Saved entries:
===============
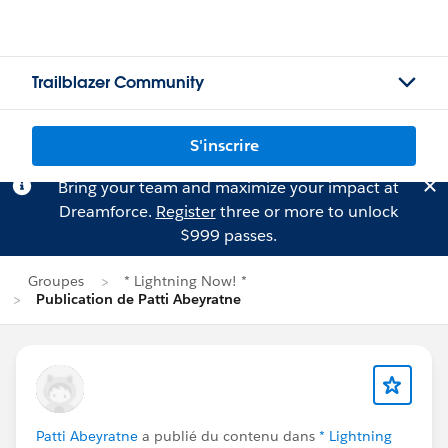
Trailblazer Community
S'inscrire
Bring your team and maximize your impact at
Dreamforce.
Register
three or more to unlock
$999 passes.
Groupes
* Lightning Now! *
Publication de Patti Abeyratne
Patti Abeyratne
a publié du contenu dans
* Lightning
===============
● **TASK ITEM**: Reproduce all of the data above word for word, omitting the pictures.

● **COMPLETED TASK**:
Trailblazer Community
S'inscrire
Bring your team and maximize your impact at
Dreamforce.
Register
three or more to unlock
$999 passes.
Groupes
* Lightning Now! *
Publication de Patti Abeyratne
Patti Abeyratne
a publié du contenu dans
* Lightning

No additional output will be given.